A verdade é que a proibição das “terapias de conversão” não passa por uma alteração à lei de direito à autodeterminação de género e à proteção das características sexuais – uma legislação aprovada a custo pela Assembleia da República, e que ainda teve de ultrapassar um veto presidencial.
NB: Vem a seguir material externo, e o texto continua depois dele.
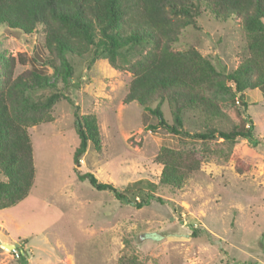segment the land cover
Segmentation results:
<instances>
[{
  "label": "rangeland",
  "instance_id": "rangeland-1",
  "mask_svg": "<svg viewBox=\"0 0 264 264\" xmlns=\"http://www.w3.org/2000/svg\"><path fill=\"white\" fill-rule=\"evenodd\" d=\"M196 23L183 30L176 51L195 50L222 74L234 72L249 57L240 20L217 19L202 6ZM0 55L17 59L14 78L31 70L52 76L48 62L61 65L41 26L32 34L1 26ZM91 59V54L69 56L73 77L58 87L81 116L97 117L100 150L89 144L76 163L80 139L75 109L66 99L54 105L52 121L28 128L35 182L26 199L0 211V264H21L22 254L26 264H121L132 258L139 264H264V87L245 92L247 108L238 96L202 90L217 113L207 120L202 111L186 109L184 130L228 132L250 121L254 126L251 139L227 144L219 138L204 145L153 129L156 117L137 102L124 103L131 73L106 59L90 65ZM2 79L0 63V84ZM161 109L174 124L172 101L165 99ZM164 147L193 150L203 158L201 169L181 189L160 183L163 166L156 158ZM87 173L132 202L148 195L166 202L151 201L139 209L81 180Z\"/></svg>",
  "mask_w": 264,
  "mask_h": 264
},
{
  "label": "trees",
  "instance_id": "trees-1",
  "mask_svg": "<svg viewBox=\"0 0 264 264\" xmlns=\"http://www.w3.org/2000/svg\"><path fill=\"white\" fill-rule=\"evenodd\" d=\"M202 6L223 21L240 20L247 37L249 57L232 73H219L212 63L197 51H176L184 29L196 27ZM32 34L39 26L46 34V45L61 65L53 62L52 76L37 70L26 71L14 78L17 59L0 55L3 81L0 84V211L12 208L28 197L34 185L33 145L29 127L52 121L51 111L62 99L75 109V128L80 144L79 159L89 144L101 147V134L95 115L81 116L79 107L59 90V81L68 84L73 77L69 56L92 55L90 65L106 59L117 69L132 75L125 104L137 102L147 109L170 134L210 145L217 139L234 144L238 139H251L254 126L238 125L231 131L208 129L191 134L184 130L183 114L193 108L211 120L217 108L202 95V90L216 88L238 96L245 108V92L264 87V0H0V27ZM25 64L23 56L18 57ZM129 62L127 65L122 62ZM50 63V64H49ZM51 90L49 96H36ZM160 99L155 108L152 105ZM169 99L175 105V123L169 124L161 105ZM216 112V113H215ZM211 117V118H210ZM203 158L193 150L164 147L156 162L163 166L160 183L181 189L189 177L201 169ZM242 172V169L239 168ZM99 192L108 191L121 202L134 203L139 209L151 201L164 204L160 197L148 195L132 202L125 192L100 182L93 174L80 176ZM21 255V264H26ZM121 264H139L135 258Z\"/></svg>",
  "mask_w": 264,
  "mask_h": 264
},
{
  "label": "water",
  "instance_id": "water-1",
  "mask_svg": "<svg viewBox=\"0 0 264 264\" xmlns=\"http://www.w3.org/2000/svg\"><path fill=\"white\" fill-rule=\"evenodd\" d=\"M8 247H14V246H8Z\"/></svg>",
  "mask_w": 264,
  "mask_h": 264
},
{
  "label": "built area",
  "instance_id": "built-area-1",
  "mask_svg": "<svg viewBox=\"0 0 264 264\" xmlns=\"http://www.w3.org/2000/svg\"><path fill=\"white\" fill-rule=\"evenodd\" d=\"M15 253H17L16 251H14ZM18 254V253H17Z\"/></svg>",
  "mask_w": 264,
  "mask_h": 264
}]
</instances>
Uma lei que, no que toca à proteção das características sexuais, se sabe estar a enfrentar várias dificuldades na sua aplicação (perpetuando a violação dos direitos fundamentais das pessoas intersexo), além de não estar a ser aplicada por entidades-chave, como é o Serviço de Estrangeiros e Fronteiras (SEF) que, em contradição a esta lei, recusa a emissão de documentos onde conste o nome social ou, nas palavras da lei, o “nome próprio adotado face à identidade de género manifestada”, a pessoas imigrantes. Sobre estas insuficiências, a Ação Pela Identidade tem vindo a alertar parlamentares de diferentes grupos políticos, acreditando que estas possam ser resolvidas sem necessidade de alterar esta lei.
A lei de direito à autodeterminação de género e à proteção das características sexuais não oferece nenhuma base jurídica para que sejam promovidas “terapias de conversão”, por isso não tem de ser alterada para que essas sejam proibidas. Espero que a deputada Cristina Rodrigues compreenda este equívoco a tempo, e que o Bloco de Esquerda e outros partidos, em iniciativas que estejam a preparar sobre este tema, demonstrem que há outros caminhos para garantir e reforçar estes direitos. Mais: esperemos que tal iniciativa, em semelhança à lei em vigor em Malta, salvaguarde os direitos de pessoas LGBTI+ especialmente vulneráveis, como é o caso de menores de idade ou pessoas com diagnósticos de saúde mental.
Nota: agradeço ao Santiago Mbanda Lima os contributos sobre a proteção das características sexuais, e sobre o impacto desta medida para as pessoas intersexo.